I wasn’t paid an advance, I didn’t have an agent or a contract for a second book. After a few months, I felt like I was back at square one. My mindset hadn’t changed very much. I knew a presence on social media could have a lot of influence, but instead of concentrating on how to make the most of that, I was still trying to get my three chapters and synopsis out to an agent.
It seemed impossible. Two years passed by while I failed to get an agent and wrote another book.
My next non-traditional move was born again, out of frustration at how slow everything was moving. Thanks to my brother and his girlfriend, I found out about Wattpad. It’s an online platform where anyone can upload their novel, chapter by chapter. There was no financial incentive, but the popular stories had hundreds of thousands of readers, and Wattpad reportedly had a monthly readership of ten million. A content manager from Wattpad told me if I wrote a novel for them, they’d feature it. I couldn’t get an agent or a publisher, but this seemed like an opportunity to get readers, and surely that’s at the heart of wanting to get published.
I posted my romantic comedy, Spray Painted Bananas, chapter by chapter over three months.

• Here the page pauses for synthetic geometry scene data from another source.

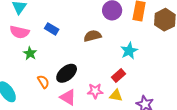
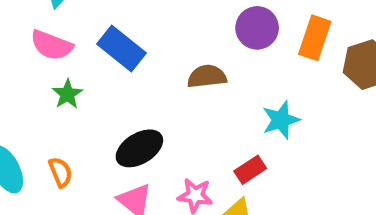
blue rectangle: (52, 29) -> (121, 48), size x1.5
orange semicircle: (43, 82) -> (60, 172), moved

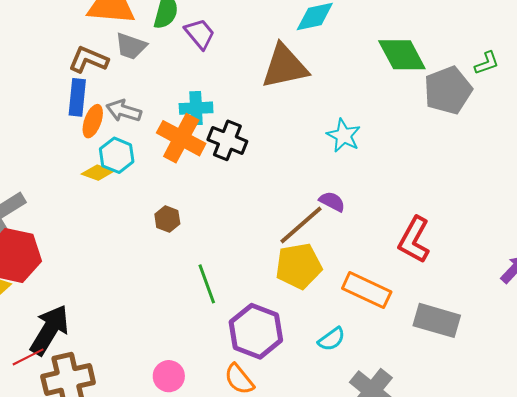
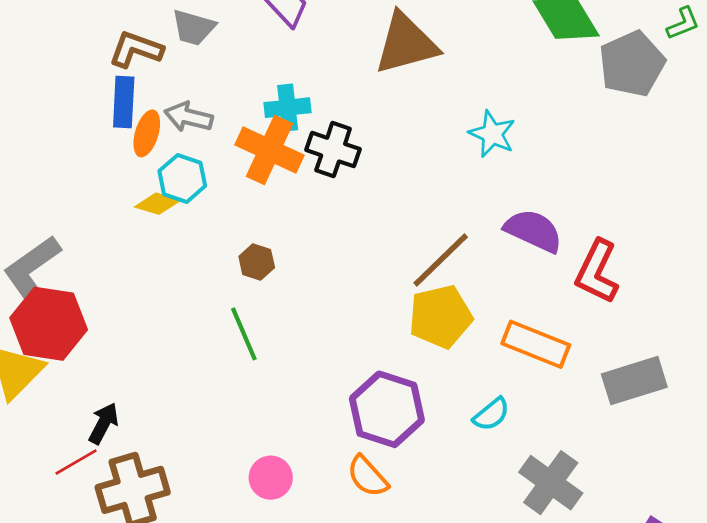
purple semicircle: (332, 202) -> (533, 231), moved, size x1.6
green line: (207, 284) -> (244, 334), moved
gray rectangle: (437, 320) -> (634, 381), turned -30
black arrow: (50, 330) -> (103, 423), size x0.6

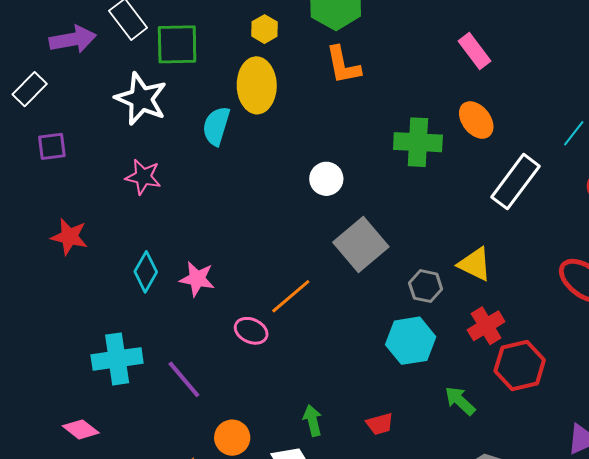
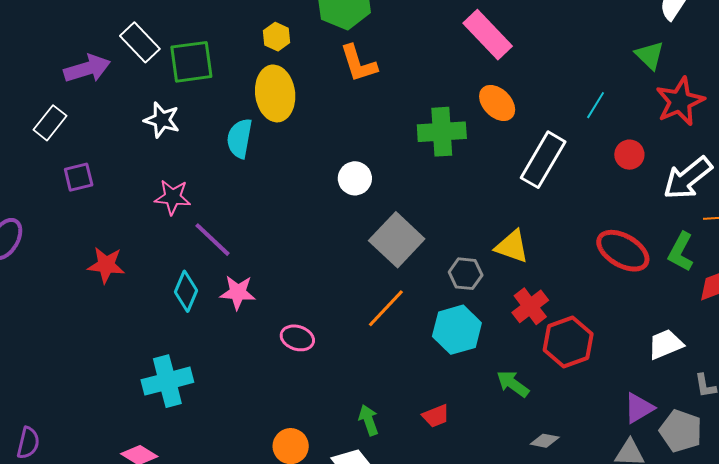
pink rectangle: (475, 51) -> (488, 35), size x1.4
white star: (141, 99) -> (162, 120), size x0.7
orange line: (291, 296) -> (386, 308), moved
purple line: (184, 379) -> (213, 240), moved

The response was overwhelming. I would wake up to comments posted by readers in North America, asking WHAT HAPPENS NEXT? Sometimes I wasn’t even sure, but all the votes and comments energised me and spurred me on to keep writing.
When my novel-in-progress had received half a million hits, I contacted an agent. I hadn’t even finished the book, but it didn’t matter. Instead of the usual waiting around for months, I got a reply within a week. I signed with them a couple of weeks later.
Finally, I had an agent. This meant a publishing deal was in the bag, right?
No! It actually took another eight months before my agent called with the news that a digital imprint of Harper Collins, Harper Impulse, were interested in my Wattpad book, and a second book I’d written a synopsis for. Once again there would be no advance, and they couldn’t promise the book would be printed in paperback. I confess to being a little disappointed. No writers dreams of getting a digital publisher, do they? We dream of book launches and our books in shop windows…
I shouldn’t have worried. The advantage of a digital publisher is they get your book out in three months, rather than a year! Best of all Harper Impulse did go on to print both books.
In fact, my new book, #PleaseRetweet, a comedy teasing society’s obsession with social media, is being released any minute now. I’m teasing myself in this book too of course. Social media has had a huge influence on my writing career, but it’s not without its pitfalls!
My dream was traditional, but to get there I had to take non-traditional routes. What was it Einstein said? Insanity is doing the same thing over and over again and expecting different results.
Now I think my mindset has finally changed. I’m even questioning how important it is to have a physical book. Of course, it’s a joy to see the physical proof of your writing. But having a paperback doesn’t guarantee readers and you’re bound to reach a lot more people if you post your work online.
Right now, I’m writing a new novel without a contract. I can’t be sure how this one will make it into print. I’ve just had an email about writing interactive stories… I don’t even know what that means yet, but I’ve decided I’m willing to give it a try.